**Data records:**
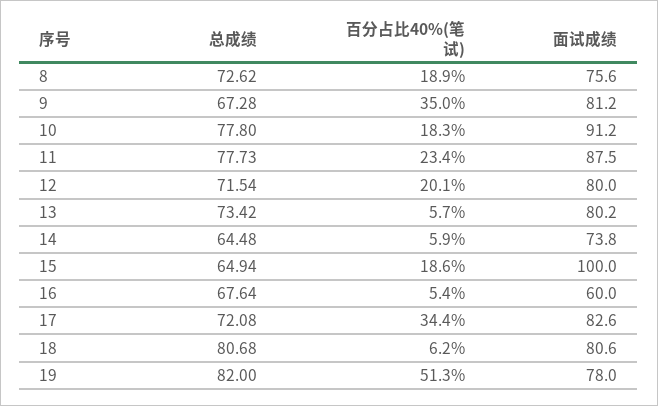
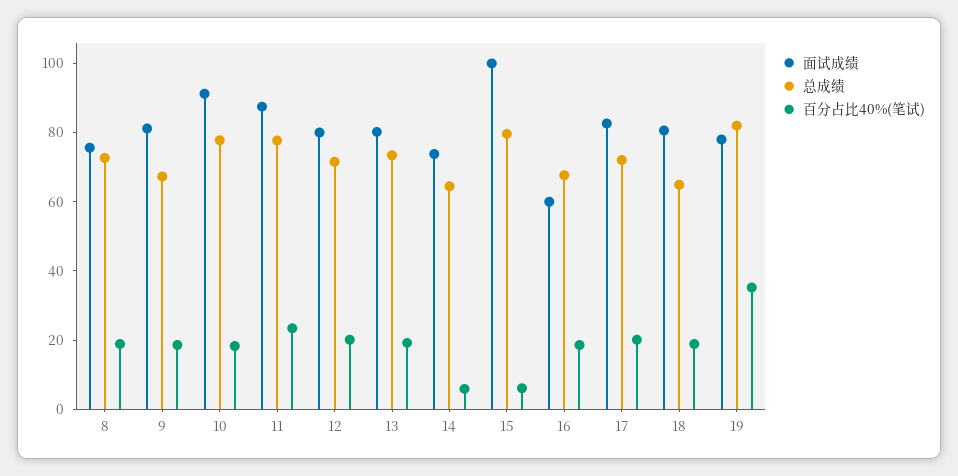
百分占比40%(笔试), 9: 35 -> 20
百分占比40%(笔试), 13: 5.7 -> 20
总成绩, 15: 64.94 -> 80
百分占比40%(笔试), 15: 18.6 -> 5
百分占比40%(笔试), 16: 5.4 -> 20
百分占比40%(笔试), 17: 34.4 -> 20
总成绩, 18: 80.68 -> 65
百分占比40%(笔试), 18: 6.2 -> 20
百分占比40%(笔试), 19: 51.3 -> 35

**What you are asked to do:** Copy out exactly the lines running from the line with "百分占比40%(笔试), 16: 5.4 -> 20" to the end of the records, inclusive.

**The answer:**
百分占比40%(笔试), 16: 5.4 -> 20
百分占比40%(笔试), 17: 34.4 -> 20
总成绩, 18: 80.68 -> 65
百分占比40%(笔试), 18: 6.2 -> 20
百分占比40%(笔试), 19: 51.3 -> 35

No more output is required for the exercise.